Medical

Scrutinising the architecture of synaptic transmission

28th July 2016
Enaie Azambuja
0

For more than a century, neuroscientists have known that nerve cells talk to one another across the small gaps between them, a process known as synaptic transmission. Information is carried from one cell to the other by neurotransmitters such as glutamate, dopamine, and serotonin, which activate receptors on the receiving neuron to convey excitatory or inhibitory messages. But beyond this basic outline, the details of how this crucial aspect of brain function occurs have remained elusive.

Finally, scientists at the University of Maryland School of Medicine (UM SOM) have for the first time elucidated details about the architecture of this process. The paper was published in the journal Nature.

Synapses are very complicated molecular machines. They are also tiny: only a few millionths of an inch across. They have to be incredibly small, since we need a lot of them; the brain has around 100 trillion of them, and each is individually and precisely tuned to convey stronger or weaker signals between cells.

To visualise features on this sub-microscopic scale, the researchers turned to an innovative technology known as single-molecule imaging, which can locate and track the movement of individual protein molecules within the confines of a single synapse, even in living cells.

Using this approach, the scientists identified an unexpected and precise pattern in the process of neurotransmission. The researchers looked at cultured rat synapses, which in terms of overall structure are very similar to human synapses.

"We are seeing things that have never been seen before. This is a totally new area of investigation," said Thomas Blanpied, PhD, Associate Professor in the Department of Physiology, and leader of the group that performed the work.

"For many years, we've had a list of the many types of molecules that are found at synapses, but that didn't get us very far in understanding how these molecules fit together, or how the process really works structurally. Now by using single-molecule imaging to map where many of the key proteins are, we have finally been able to reveal the core architectural structure of the synapse."

In the paper, Blanpied describes an unexpected aspect to this architecture that may explain why synapses are so efficient, but also susceptible to disruption during disease: at each synapse, key proteins are organised very precisely across the gap between cells.

"The neurons do a better job than we ever imagined of positioning the release of neurotransmitter molecules near their receptors," Blanpied observes. "The proteins in the two different neurons are aligned with incredible precision, almost forming a column stretching between the two cells."

This proximity optimises the power of the transmission, and also suggests new ways that this transmission can be modified.

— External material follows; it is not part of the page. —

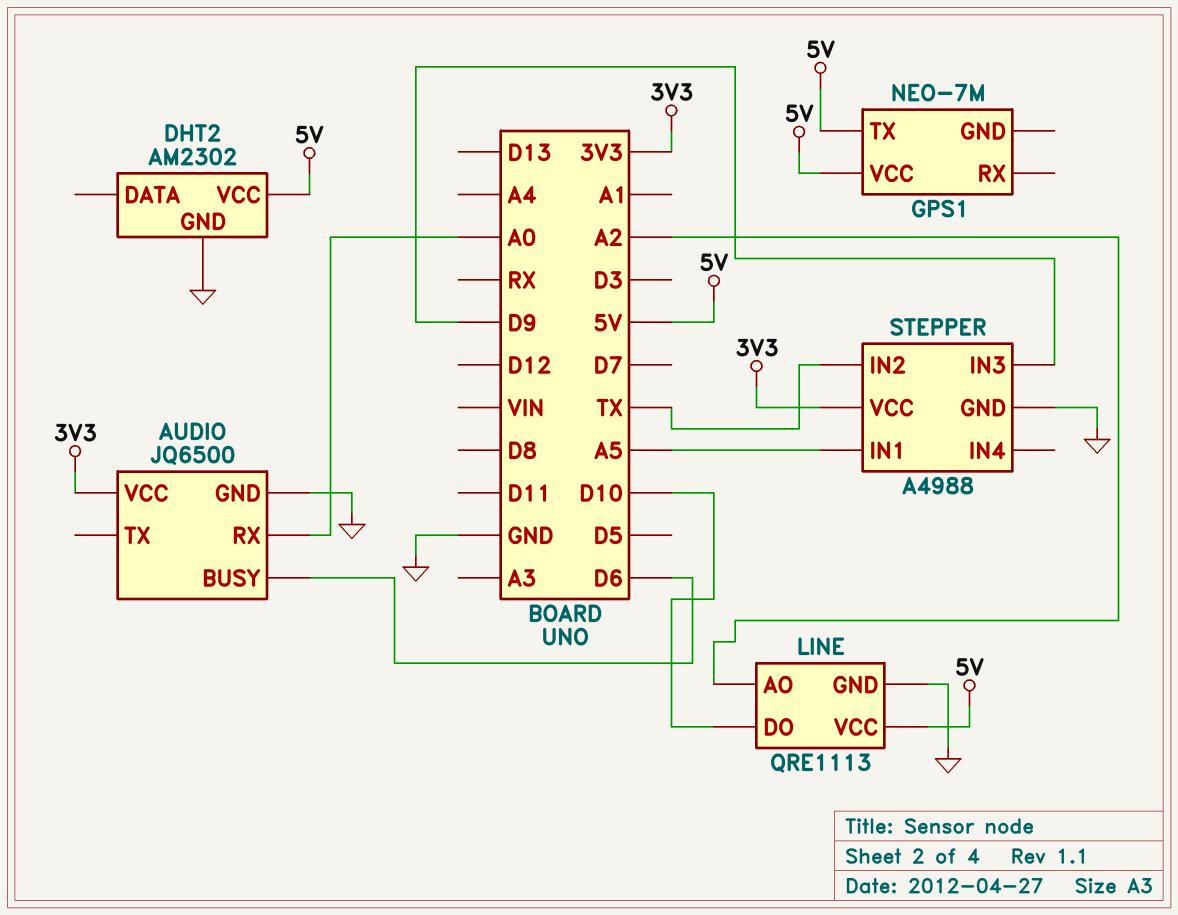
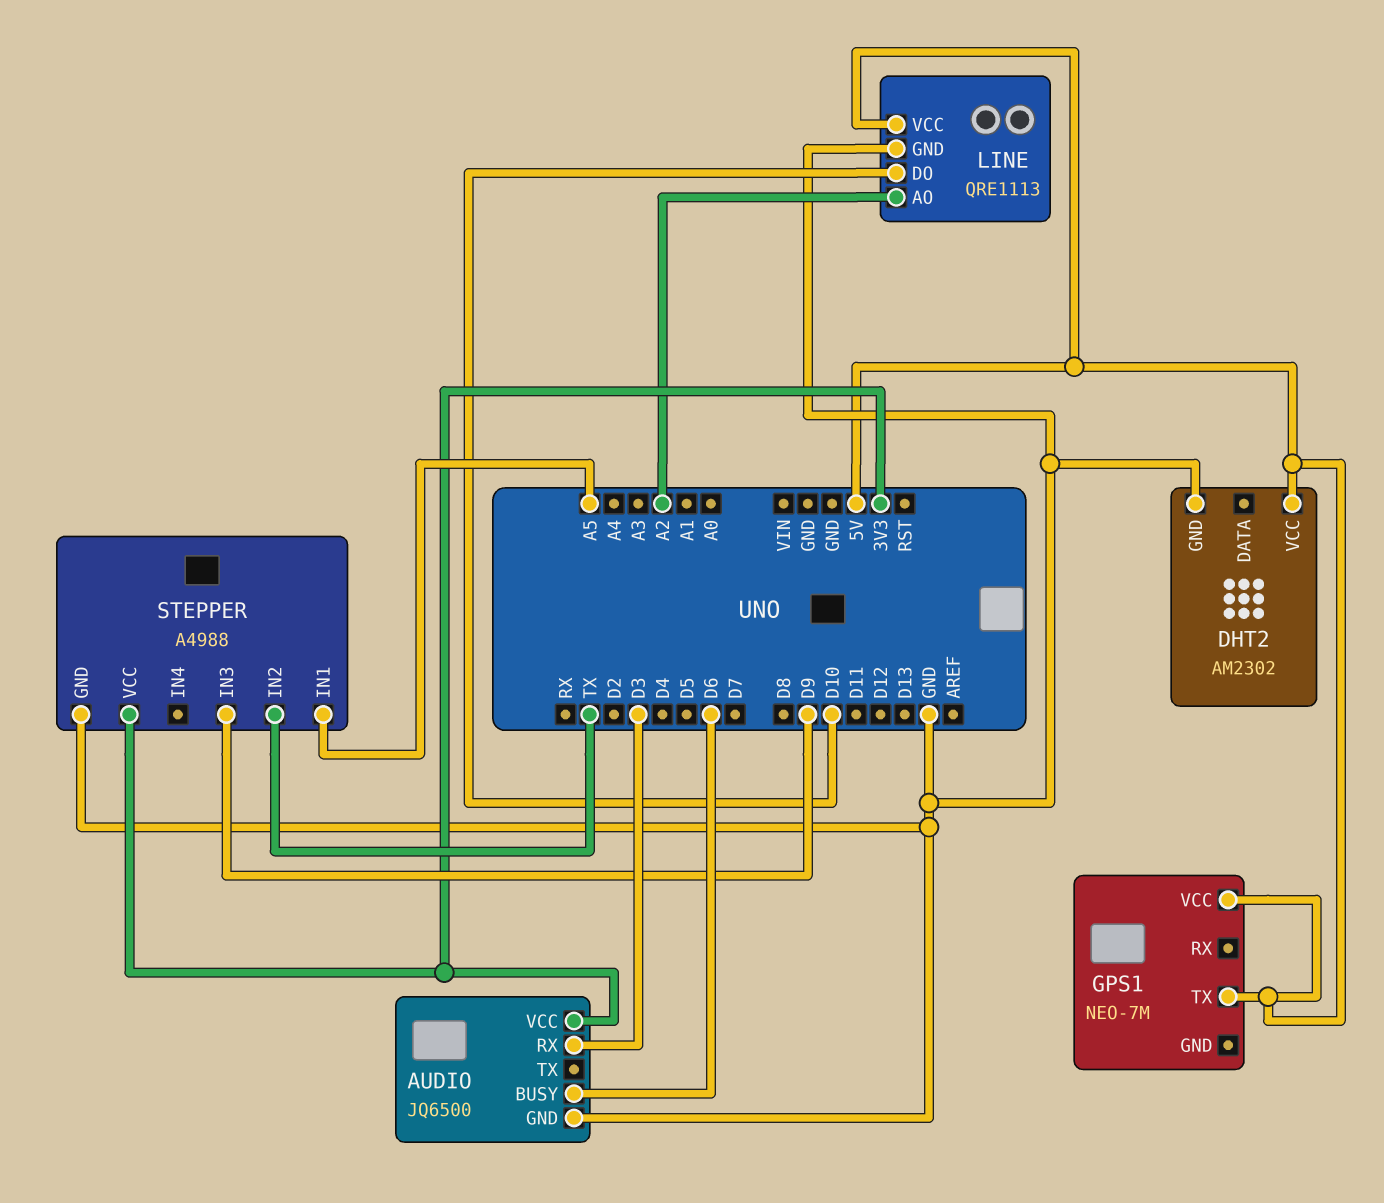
AUDIO pin RX: A0 -> D3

Understanding this architecture will help clarify how communication within the brain works, or, in the case of psychiatric or neurological disease, how it fails to work. Blanpied is also focusing on the activity of "adhesion molecules," which stretch from one cell to the other and may be important pieces of the "nano-column."

He suspects that if adhesion molecules are not placed correctly at the synapse, synapse architecture will be disrupted, and neurotransmitters won't be able to do their jobs. Blanpied hypothesises that in at least some disorders, the issue may be that even though the brain has the right amount of neurotransmitter, the synapses don't transmit these molecules efficiently.

Blanpied says that this improved comprehension of synaptic architecture could lead to a better understanding of brain diseases such as depression, schizophrenia and Alzheimer's disease, and perhaps suggest new ideas for treatments.

Blanpied and his colleagues will next explore whether the synaptic architecture changes in certain disorders: they will begin by looking at a synapses in a mouse model of the pathology in schizophrenia.